- **SOURCE PASSAGE**:
- Opening Delimiter -
There wasn’t a technology plan or department at my school before I started working there. I don’t want to discount the work that many teachers have done there over the years and the expertise of my coworkers in the area of tech. We have hard jobs, and we have a lot on our plates without taking on tertiary responsibilities. I just mention the lack of structure as context for talking about the Essential Conditions.
This Essential Conditions list comes from the International Society for Technology in Education (ISTE) in relation to their NETS standards, which outline essential skills for students and teachers, much like state standards or Common Core standards do for subject areas. Here’s the list (or view it at the source):
ESSENTIAL CONDITIONS: NECESSARY CONDITIONS TO EFFECTIVELY LEVERAGE TECHNOLOGY FOR LEARNING
Proactive leadership in developing a shared vision for educational technology among all education stakeholders, including teachers and support staff, school and district administrators, teacher educators, students, parents, and the community
Stakeholders at every level empowered to be leaders in effecting change
A systematic plan aligned with a shared vision for school effectiveness and student learning through the infusion of information and communication technologies (ICT) and digital learning resources
Consistent and Adequate Funding
Ongoing funding to support technology infrastructure, personnel, digital resources, and staff development
Robust and reliable access to current and emerging technologies and digital resources, with connectivity for all students, teachers, staff, and school leaders
Educators, support staff, and other leaders skilled in the selection and effective use of appropriate ICT resources
Ongoing Professional Learning
Technology-related professional learning plans and opportunities with dedicated time to practice and share ideas
Consistent and reliable assistance for maintaining, renewing, and using ICT and digital learning resources
Content standards and related digital curriculum resources that are aligned with and support digital age learning and work
Planning, teaching, and assessment centered around the needs and abilities of students
Assessment and Evaluation
Continuous assessment of teaching, learning, and leadership, and evaluation of the use of ICT and digital resources
Partnerships and collaboration within communities to support and fund the use of ICT and digital resources
Policies, financial plans, accountability measures, and incentive structures to support the use of ICT and digital learning resources for learning and in district school operations
Supportive External Context
Policies and initiatives at the national, regional, and local levels to support schools and teacher preparation programs in effective implementation of technology for achieving curriculum and learning technology (ICT) standards
This resource makes sense to me. Before I can start holding teachers and students accountable for digital literacy, I need these conditions to be met. I need all these things to support the best learning, so that technology makes life easier and more fulfilling, rather than technology being a source of frustration or anxiety.
Without going into detail, I’ll say that these conditions are not being met right now in my school. I would assume that’s common among most schools; you can imagine the added challenges in a small non-profit independent school. Last summer I collaborated with a couple of other teachers to look at the NETS for students and the Vermont tech standards to create a pared-down list of essential skills for our particular students. This Essential Conditions list was an afterthought in our group – brought up with the “Oh, we should probably talk about this more” comment that rarely leads to it actually being talked about more.
I think I went about that process backwards. This summer, as I get more time for professional development and long-term planning, I think it’s time to really take apart these conditions and start advocating for what we’d need to get them met. While some of those items seem big – like the “External Context” – I need to remember that as an empowered educator, they are all within my scope of influence. I can advocate to my legislators. I can raise awareness in my community. I can network with other professionals to fill in the gaps in my own program. I just need to start.
Anyone have experience with really digging into the Essential Conditions? I’d love to hear your thoughts and perspectives.
- Closing Delimiter -
- **REQUIRED ACTIONS**:
1) In the post about ISTE's Essential Conditions, which actions does the writer name in sentences that begin "I can"?
2) Do these statements agree with the post about ISTE's Essential Conditions? For each, answer yes or no and quote the words that decide it.
(a) The writer's school had a technology department before the writer began working there.
(b) Last summer the writer worked with other teachers to produce a shortened list of essential skills for their students.
(c) The Essential Conditions list was the main focus of that group's work.

- **MATERIAL PROVIDED**:
- Opening Delimiter -
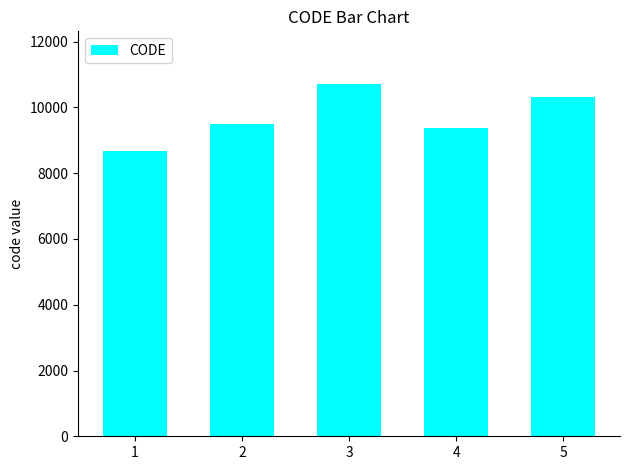

What is the change in value from 2 to 5?

+840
- Closing Delimiter -
- **RESPONSES TO THE TASKS**:
1)
- Advocate to legislators
- Raise awareness in the community
- Network with other professionals to fill in the gaps in the writer's own program

2)
(a) No: "There wasn’t a technology plan or department at my school before I started working there."
(b) Yes: "Last summer I collaborated with a couple of other teachers to look at the NETS for students and the Vermont tech standards to create a pared-down list of essential skills for our particular students."
(c) No: "This Essential Conditions list was an afterthought in our group"